Copy out the lines of text from the one containing "Initialement prévu pour" up to and including the one containing "1 minute de lecture environ", keeping every word and line break unchanged.

<<<<

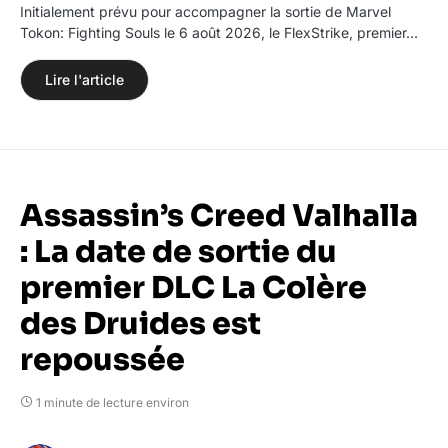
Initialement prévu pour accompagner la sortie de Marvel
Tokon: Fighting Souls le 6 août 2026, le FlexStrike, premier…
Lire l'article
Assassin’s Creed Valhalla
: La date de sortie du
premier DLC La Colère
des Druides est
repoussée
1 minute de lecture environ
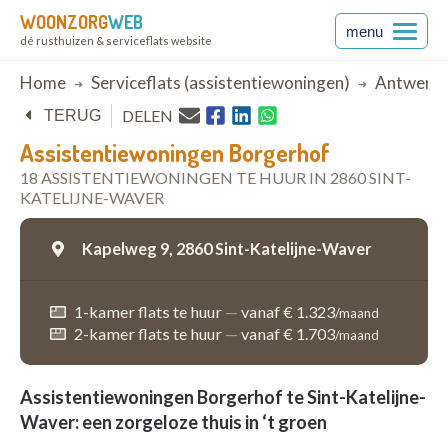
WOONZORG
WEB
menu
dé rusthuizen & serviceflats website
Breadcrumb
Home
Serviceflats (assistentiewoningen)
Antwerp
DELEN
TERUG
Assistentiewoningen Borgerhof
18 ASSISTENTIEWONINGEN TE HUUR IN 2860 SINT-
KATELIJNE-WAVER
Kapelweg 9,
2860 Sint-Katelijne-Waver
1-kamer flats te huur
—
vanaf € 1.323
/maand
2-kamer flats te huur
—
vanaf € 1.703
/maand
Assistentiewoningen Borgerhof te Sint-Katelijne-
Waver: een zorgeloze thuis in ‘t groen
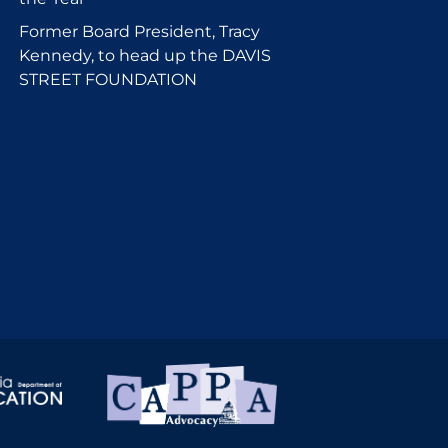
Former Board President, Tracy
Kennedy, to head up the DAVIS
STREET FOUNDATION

>>>>
<<<<

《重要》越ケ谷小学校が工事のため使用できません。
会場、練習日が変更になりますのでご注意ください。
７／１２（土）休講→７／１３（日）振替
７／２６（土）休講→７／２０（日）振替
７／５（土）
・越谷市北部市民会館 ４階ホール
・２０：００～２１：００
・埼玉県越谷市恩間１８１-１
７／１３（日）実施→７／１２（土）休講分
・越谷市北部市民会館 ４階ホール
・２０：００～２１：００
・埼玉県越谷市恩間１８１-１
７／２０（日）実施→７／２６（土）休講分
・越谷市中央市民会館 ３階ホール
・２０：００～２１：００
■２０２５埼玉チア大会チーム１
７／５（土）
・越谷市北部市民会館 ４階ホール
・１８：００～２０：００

>>>>

*Task result*.
Initialement prévu pour accompagner la sortie de Marvel
Tokon: Fighting Souls le 6 août 2026, le FlexStrike, premier…
Lire l'article
Assassin’s Creed Valhalla
: La date de sortie du
premier DLC La Colère
des Druides est
repoussée
1 minute de lecture environ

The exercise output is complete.